(ÉNONCÉ) Convertissez tous les enregistrements ci-dessous en un CSV à deux colonnes, enonce et lecture, avec une ligne par enregistrement : son texte dans la première colonne et sa réponse dans la seconde. Chaque champ doit être entre guillemets, les sauts de ligne doivent être remplacés par des espaces, et les images sont à exclure.

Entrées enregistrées
-------------------------
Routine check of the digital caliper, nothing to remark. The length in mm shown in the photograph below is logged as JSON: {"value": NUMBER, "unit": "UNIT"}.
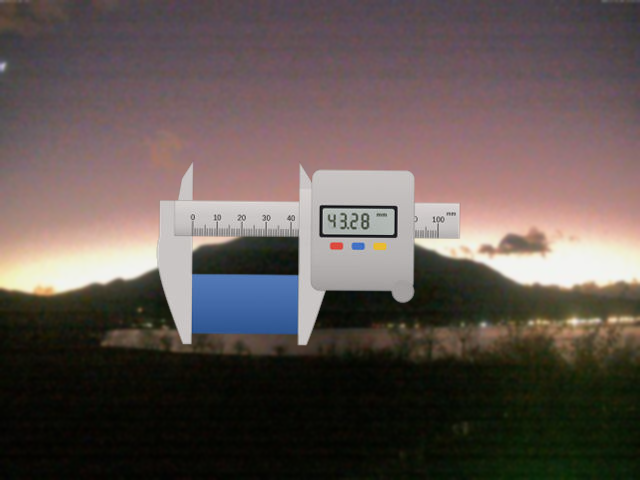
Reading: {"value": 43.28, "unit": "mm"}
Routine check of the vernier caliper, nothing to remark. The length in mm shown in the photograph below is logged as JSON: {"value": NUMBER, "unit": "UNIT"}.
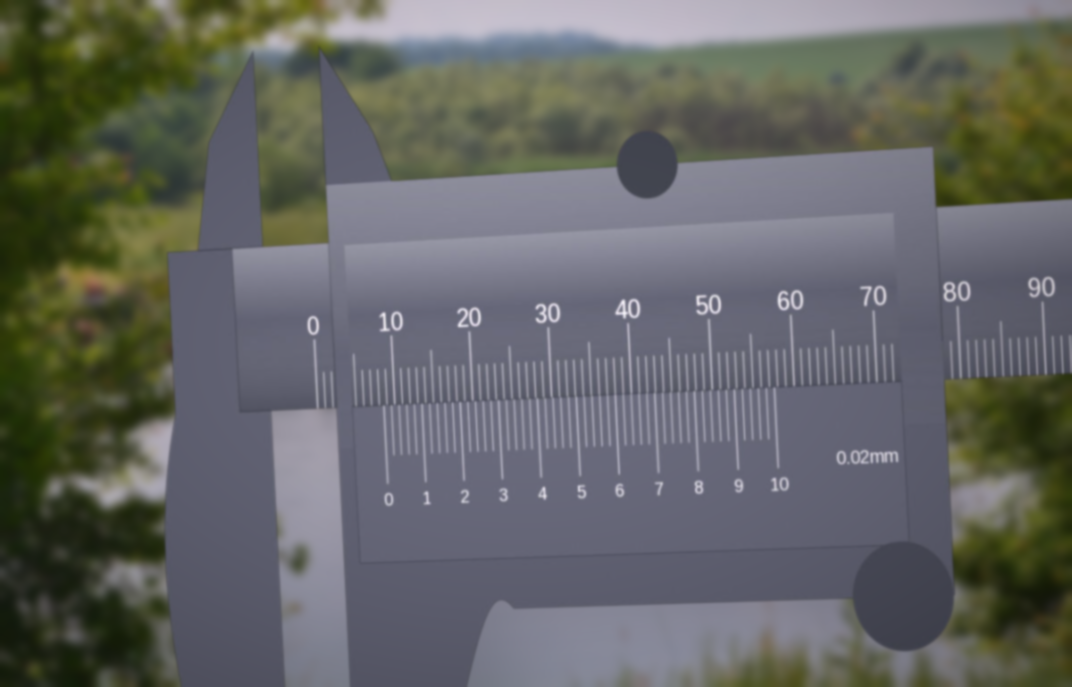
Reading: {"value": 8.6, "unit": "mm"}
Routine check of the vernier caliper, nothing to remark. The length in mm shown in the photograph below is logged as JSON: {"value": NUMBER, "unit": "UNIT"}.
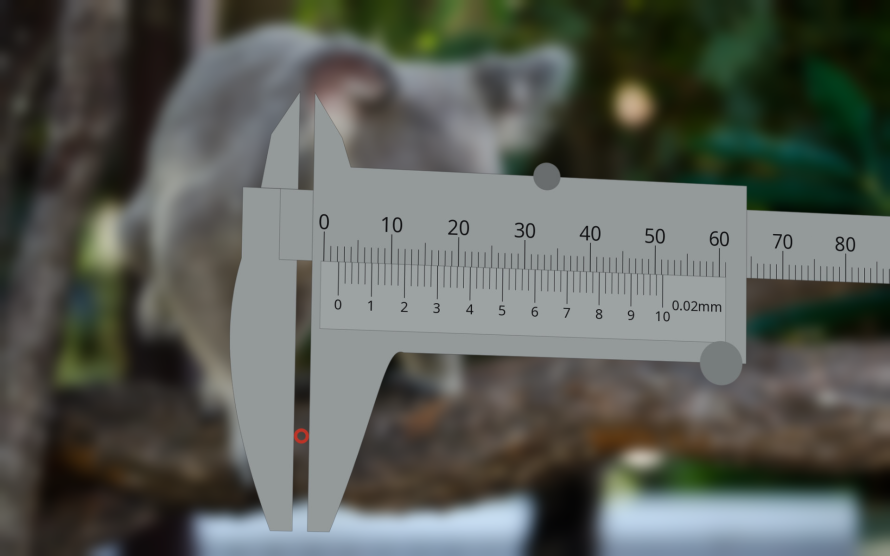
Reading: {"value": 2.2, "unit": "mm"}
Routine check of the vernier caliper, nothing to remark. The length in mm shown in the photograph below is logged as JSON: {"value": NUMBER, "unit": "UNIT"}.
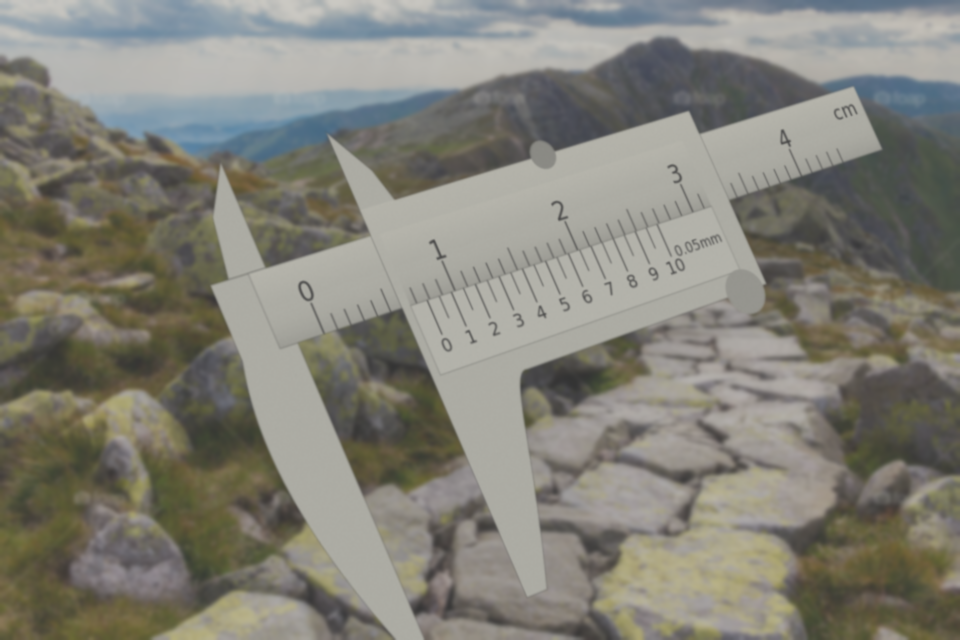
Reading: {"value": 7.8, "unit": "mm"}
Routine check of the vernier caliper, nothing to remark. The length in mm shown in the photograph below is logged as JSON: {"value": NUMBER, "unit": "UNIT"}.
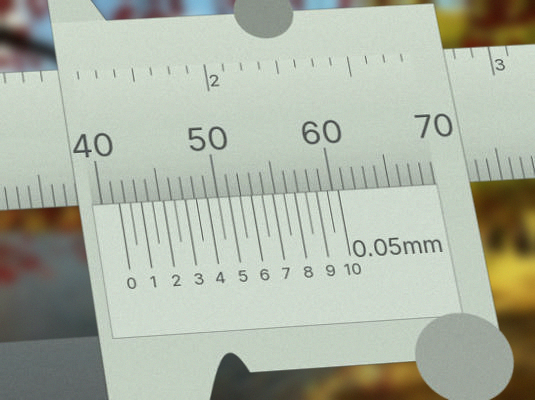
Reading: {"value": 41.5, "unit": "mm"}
-------------------------
(CORRIGÉ)
enonce,lecture
"Routine check of the digital caliper, nothing to remark. The length in mm shown in the photograph below is logged as JSON: {""value"": NUMBER, ""unit"": ""UNIT""}. Reading:","{""value"": 43.28, ""unit"": ""mm""}"
"Routine check of the vernier caliper, nothing to remark. The length in mm shown in the photograph below is logged as JSON: {""value"": NUMBER, ""unit"": ""UNIT""}. Reading:","{""value"": 8.6, ""unit"": ""mm""}"
"Routine check of the vernier caliper, nothing to remark. The length in mm shown in the photograph below is logged as JSON: {""value"": NUMBER, ""unit"": ""UNIT""}. Reading:","{""value"": 2.2, ""unit"": ""mm""}"
"Routine check of the vernier caliper, nothing to remark. The length in mm shown in the photograph below is logged as JSON: {""value"": NUMBER, ""unit"": ""UNIT""}. Reading:","{""value"": 7.8, ""unit"": ""mm""}"
"Routine check of the vernier caliper, nothing to remark. The length in mm shown in the photograph below is logged as JSON: {""value"": NUMBER, ""unit"": ""UNIT""}. Reading:","{""value"": 41.5, ""unit"": ""mm""}"